Aim
Renal fibrosis is a major driver of chronic kidney disease, yet current treatment strategies are ineffective in attenuating fibrogenesis. The cyclooxygenase/prostaglandin system plays a key role in renal injury and holds great promise as a therapeutic target. Here, we used a translational approach to evaluate the role of the PGE2 -EP1 receptor in the pathogenesis of renal fibrosis in several models of kidney injury, including human (fibrotic) kidney slices.
Conclusion
This study highlights the EP1 receptor as a promising target for preventing both the onset and late stage of renal fibrosis.

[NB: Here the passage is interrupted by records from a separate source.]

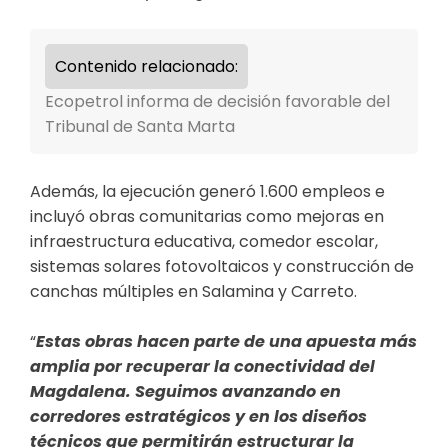
Contenido relacionado:
Ecopetrol informa de decisión favorable del
Tribunal de Santa Marta
Además, la ejecución generó 1.600 empleos e
incluyó obras comunitarias como mejoras en
infraestructura educativa, comedor escolar,
sistemas solares fotovoltaicos y construcción de
canchas múltiples en Salamina y Carreto.
“
Estas obras hacen parte de una apuesta más
amplia por recuperar la conectividad del
Magdalena. Seguimos avanzando en
corredores estratégicos y en los diseños
técnicos que permitirán estructurar la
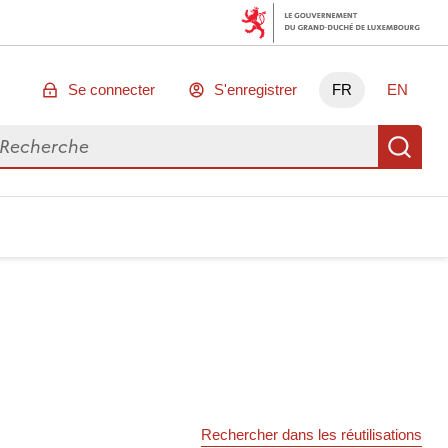
Se connecter
S'enregistrer
FR
EN
chercher des données
Re
Rechercher dans les réutilisations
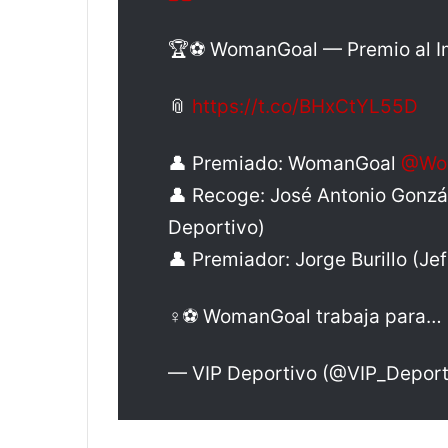
🏆⚽ WomanGoal — Premio al Im
📎
https://t.co/BHxCtYL55D
👤 Premiado: WomanGoal
@Wo
👤 Recoge: José Antonio Gonz
Deportivo)
👤 Premiador: Jorge Burillo (Je
♀️⚽ WomanGoal trabaja para…
— VIP Deportivo (@VIP_Deport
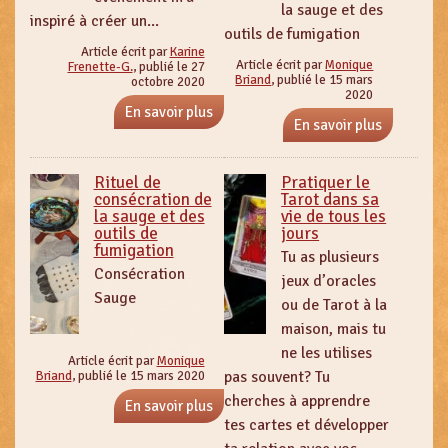
la sauge et des
inspiré à créer un...
outils de fumigation
Article écrit par
Karine
Article écrit par
Monique
Frenette-G.
, publié le 27
Briand
, publié le 15 mars
octobre 2020
2020
En savoir plus
En savoir plus
Rituel de
Pratiquer le
consécration de
Tarot dans sa
la sauge et des
vie de tous les
outils de
jours
fumigation
Tu as plusieurs
Consécration
jeux d’oracles
Sauge
ou de Tarot à la
maison, mais tu
ne les utilises
Article écrit par
Monique
pas souvent? Tu
Briand
, publié le 15 mars 2020
cherches à apprendre
En savoir plus
tes cartes et développer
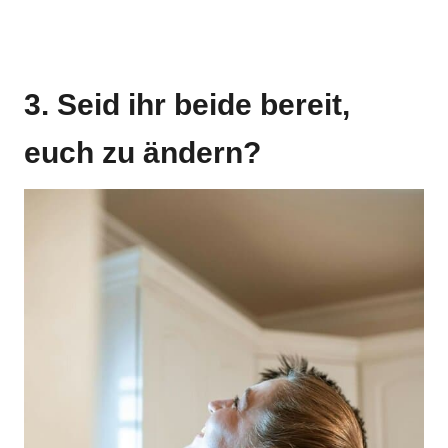
3. Seid ihr beide bereit,
euch zu ändern?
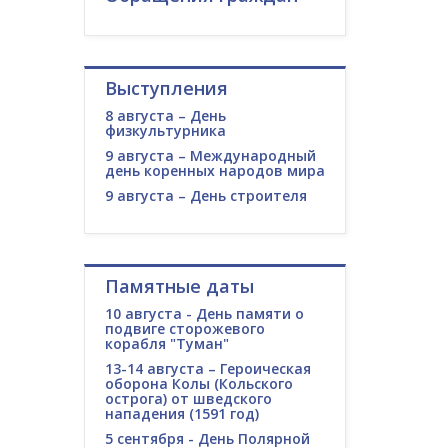
Выступления
8 августа – День
физкультурника
9 августа – Международный
день коренных народов мира
9 августа – День строителя
Памятные даты
10 августа - День памяти о
подвиге сторожевого
корабля "Туман"
13-14 августа – Героическая
оборона Колы (Кольского
острога) от шведского
нападения (1591 год)
5 сентября - День Полярной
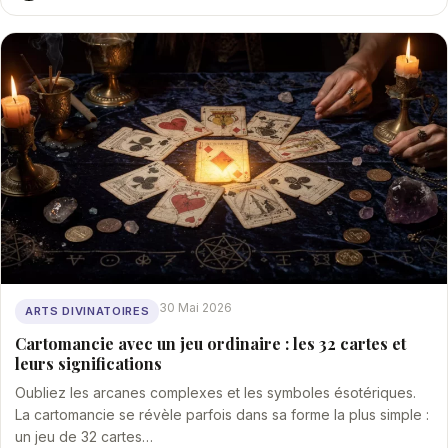
30 Mai 2026
ARTS DIVINATOIRES
Cartomancie avec un jeu ordinaire : les 32 cartes et
leurs significations
Oubliez les arcanes complexes et les symboles ésotériques.
La cartomancie se révèle parfois dans sa forme la plus simple :
un jeu de 32 cartes…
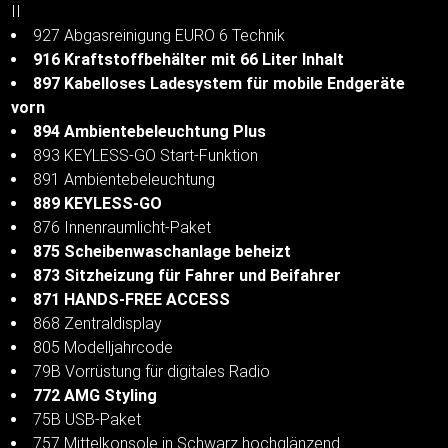
II
927 Abgasreinigung EURO 6 Technik
916 Kraftstoffbehälter mit 66 Liter Inhalt
897 Kabelloses Ladesystem für mobile Endgeräte
vorn
894 Ambientebeleuchtung Plus
893 KEYLESS-GO Start-Funktion
891 Ambientebeleuchtung
889 KEYLESS-GO
876 Innenraumlicht-Paket
875 Scheibenwaschanlage beheizt
873 Sitzheizung für Fahrer und Beifahrer
871 HANDS-FREE ACCESS
868 Zentraldisplay
805 Modelljahrcode
79B Vorrüstung für digitales Radio
772 AMG Styling
75B USB-Paket
757 Mittelkonsole in Schwarz hochglänzend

Moreover, we provide strong evidence that the effect of SC-19220 may translate to clinical care since its effects were observed in UUO mice, cells and human kidney slices.
Methods
The anti-fibrotic efficacy of a selective EP1 receptor antagonist (SC-19220) was studied in mice subjected to unilateral ureteral obstruction (UUO), healthy and fibrotic human precision-cut kidney slices (PCKS), Madin-Darby Canine Kidney (MDCK) cells and primary human renal fibroblasts (HRFs). Fibrosis was evaluated on gene and protein level using qPCR, western blot and immunostaining.
Results
EP1 receptor inhibition diminished fibrosis in UUO mice, illustrated by a decreased protein expression of fibronectin (FN) and α-smooth muscle actin (αSMA) and a reduction in collagen deposition. Moreover, treatment of healthy human PCKS with SC-19220 reduced TGF-β-induced fibrosis as shown by decreased expression of collagen 1A1, FN and αSMA as well as reduced collagen deposition. Similar observations were made using fibrotic human PCKS. In addition, SC-19220 reduced TGF-β-induced FN expression in MDCK cells and HRFs.